Date of this Version
Langford, Melanie L., et al. "Candida albicans Czf1 and Efg1 coordinate the response to farnesol during quorum sensing, white-opaque thermal dimorphism, and cell death." Eukaryotic cell 12.9 (2013): 1281-1292.
Quorum sensing by farnesol in Candida albicans inhibits filamentation and may be directly related to its ability to cause both mucosal and systemic diseases. The Ras1-cyclic AMP signaling pathway is a target for farnesol inhibition. However, a clear understanding of the downstream effectors of the morphological farnesol response has yet to be unraveled. To address this issue, we screened a library for mutants that fail to respond to farnesol. Six mutants were identified, and the czf1/czf1 mutant was selected for further characterization. Czf1 is a transcription factor that regulates filamentation in embedded agar and also whiteto- opaque switching. We found that Czf1 is required for filament inhibition by farnesol under at least three distinct environmental conditions: on agar surfaces, in liquid medium, and when embedded in a semisolid agar matrix.
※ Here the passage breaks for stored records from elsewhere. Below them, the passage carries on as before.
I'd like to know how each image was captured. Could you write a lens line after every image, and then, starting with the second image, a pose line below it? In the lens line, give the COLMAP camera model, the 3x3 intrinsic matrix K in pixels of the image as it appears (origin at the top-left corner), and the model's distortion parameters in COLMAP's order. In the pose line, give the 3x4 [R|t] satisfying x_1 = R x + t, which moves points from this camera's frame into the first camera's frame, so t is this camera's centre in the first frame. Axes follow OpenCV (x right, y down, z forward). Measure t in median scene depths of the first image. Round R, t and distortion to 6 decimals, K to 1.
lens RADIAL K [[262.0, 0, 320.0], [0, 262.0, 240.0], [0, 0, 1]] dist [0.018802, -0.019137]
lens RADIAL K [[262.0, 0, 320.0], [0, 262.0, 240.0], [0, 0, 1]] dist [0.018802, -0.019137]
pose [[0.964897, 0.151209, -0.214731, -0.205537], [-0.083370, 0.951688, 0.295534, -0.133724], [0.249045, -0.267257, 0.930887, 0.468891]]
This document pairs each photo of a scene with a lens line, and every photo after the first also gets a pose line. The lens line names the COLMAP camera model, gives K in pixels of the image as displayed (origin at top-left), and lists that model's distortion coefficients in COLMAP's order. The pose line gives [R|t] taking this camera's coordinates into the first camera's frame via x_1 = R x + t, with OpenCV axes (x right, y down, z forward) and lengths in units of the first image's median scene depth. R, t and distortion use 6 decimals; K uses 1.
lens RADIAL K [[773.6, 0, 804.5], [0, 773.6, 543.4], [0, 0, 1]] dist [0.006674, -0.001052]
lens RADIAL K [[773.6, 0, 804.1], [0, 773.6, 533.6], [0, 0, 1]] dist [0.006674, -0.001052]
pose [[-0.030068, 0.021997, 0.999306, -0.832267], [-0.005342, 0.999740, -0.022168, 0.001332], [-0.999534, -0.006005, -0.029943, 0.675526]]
Since Efg1 is a transcription factor of the Ras1-cyclic AMP signaling pathway that interacts with and regulates Czf1, an efg1/efg1 czf1/czf1 mutant was tested for filament inhibition by farnesol. It exhibited an opaque-cell-like temperature-dependent morphology, and it was killed by low farnesol levels that are sublethal to wild-type cells and both efg1/efg1 and czf1/czf1 single mutants. These results highlight a new role for Czf1 as a downstream effector of the morphological response to farnesol, and along with Efg1, Czf1 is involved in the control of farnesol-mediated cell death in C. albicans.